Return exactly the lines of the records below, starting at the line that contains "left wrist: (1183, 765)" and ending at the line that contains "left knee: (874, 1763)", with both of those lines kept.

(The data)

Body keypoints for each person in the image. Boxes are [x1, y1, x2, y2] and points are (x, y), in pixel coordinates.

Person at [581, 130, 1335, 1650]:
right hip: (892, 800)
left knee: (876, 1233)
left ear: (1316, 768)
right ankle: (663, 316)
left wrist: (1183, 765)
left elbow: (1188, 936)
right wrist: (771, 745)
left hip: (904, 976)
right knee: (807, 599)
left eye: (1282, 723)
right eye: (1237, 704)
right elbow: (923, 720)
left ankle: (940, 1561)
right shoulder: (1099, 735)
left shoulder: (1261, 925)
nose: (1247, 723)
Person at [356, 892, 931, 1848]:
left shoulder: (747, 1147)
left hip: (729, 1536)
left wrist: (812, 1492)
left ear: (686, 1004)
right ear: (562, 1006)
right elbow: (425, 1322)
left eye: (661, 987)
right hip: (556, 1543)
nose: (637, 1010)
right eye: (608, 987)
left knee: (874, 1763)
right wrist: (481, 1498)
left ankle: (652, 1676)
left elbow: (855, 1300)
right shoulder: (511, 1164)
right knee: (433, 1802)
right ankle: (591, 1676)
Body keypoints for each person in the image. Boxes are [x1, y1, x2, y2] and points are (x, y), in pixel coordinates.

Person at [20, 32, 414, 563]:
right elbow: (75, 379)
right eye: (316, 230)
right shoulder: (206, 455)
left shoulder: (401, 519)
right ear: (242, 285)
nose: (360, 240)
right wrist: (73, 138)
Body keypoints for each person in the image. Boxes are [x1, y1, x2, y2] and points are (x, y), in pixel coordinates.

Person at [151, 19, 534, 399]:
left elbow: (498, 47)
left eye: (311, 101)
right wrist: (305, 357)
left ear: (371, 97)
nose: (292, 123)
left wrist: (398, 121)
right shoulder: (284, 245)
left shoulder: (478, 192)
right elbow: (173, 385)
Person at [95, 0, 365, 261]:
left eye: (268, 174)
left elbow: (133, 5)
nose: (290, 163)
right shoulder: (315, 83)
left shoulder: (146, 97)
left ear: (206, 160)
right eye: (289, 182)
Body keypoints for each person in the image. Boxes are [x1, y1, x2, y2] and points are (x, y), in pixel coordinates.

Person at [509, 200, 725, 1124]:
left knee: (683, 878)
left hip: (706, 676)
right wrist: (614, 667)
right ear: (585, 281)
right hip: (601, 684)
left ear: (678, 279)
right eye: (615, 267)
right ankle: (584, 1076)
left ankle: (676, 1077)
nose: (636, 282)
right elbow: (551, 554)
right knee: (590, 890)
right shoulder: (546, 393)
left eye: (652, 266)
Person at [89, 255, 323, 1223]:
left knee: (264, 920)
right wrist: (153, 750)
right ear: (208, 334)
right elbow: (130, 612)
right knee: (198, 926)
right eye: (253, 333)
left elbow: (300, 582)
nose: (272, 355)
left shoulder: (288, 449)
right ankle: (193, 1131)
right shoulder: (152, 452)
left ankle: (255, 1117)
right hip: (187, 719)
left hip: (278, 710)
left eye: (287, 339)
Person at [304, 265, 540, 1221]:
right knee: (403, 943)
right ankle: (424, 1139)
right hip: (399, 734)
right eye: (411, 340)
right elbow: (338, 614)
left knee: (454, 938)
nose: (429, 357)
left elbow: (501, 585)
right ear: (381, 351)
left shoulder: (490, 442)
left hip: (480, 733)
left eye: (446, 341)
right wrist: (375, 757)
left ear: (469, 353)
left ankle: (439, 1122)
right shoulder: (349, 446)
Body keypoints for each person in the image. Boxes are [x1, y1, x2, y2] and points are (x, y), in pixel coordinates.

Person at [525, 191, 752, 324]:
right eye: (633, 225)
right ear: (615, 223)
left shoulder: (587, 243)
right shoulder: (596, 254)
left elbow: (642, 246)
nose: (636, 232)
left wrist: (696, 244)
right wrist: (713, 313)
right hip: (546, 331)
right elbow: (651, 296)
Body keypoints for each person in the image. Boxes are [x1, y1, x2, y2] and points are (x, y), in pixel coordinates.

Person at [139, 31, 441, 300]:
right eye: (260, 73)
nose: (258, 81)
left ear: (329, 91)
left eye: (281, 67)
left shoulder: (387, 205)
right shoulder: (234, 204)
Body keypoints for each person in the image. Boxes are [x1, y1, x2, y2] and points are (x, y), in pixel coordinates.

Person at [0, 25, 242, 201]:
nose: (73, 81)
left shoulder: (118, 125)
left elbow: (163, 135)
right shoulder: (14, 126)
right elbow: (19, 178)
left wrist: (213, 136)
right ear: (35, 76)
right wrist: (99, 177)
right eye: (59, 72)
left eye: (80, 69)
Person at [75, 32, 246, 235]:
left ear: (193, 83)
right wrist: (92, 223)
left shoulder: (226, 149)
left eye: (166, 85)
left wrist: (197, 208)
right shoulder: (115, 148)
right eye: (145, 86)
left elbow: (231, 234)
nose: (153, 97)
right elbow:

(End The data)

Written answer:
left wrist: (1183, 765)
left elbow: (1188, 936)
right wrist: (771, 745)
left hip: (904, 976)
right knee: (807, 599)
left eye: (1282, 723)
right eye: (1237, 704)
right elbow: (923, 720)
left ankle: (940, 1561)
right shoulder: (1099, 735)
left shoulder: (1261, 925)
nose: (1247, 723)
Person at [356, 892, 931, 1848]:
left shoulder: (747, 1147)
left hip: (729, 1536)
left wrist: (812, 1492)
left ear: (686, 1004)
right ear: (562, 1006)
right elbow: (425, 1322)
left eye: (661, 987)
right hip: (556, 1543)
nose: (637, 1010)
right eye: (608, 987)
left knee: (874, 1763)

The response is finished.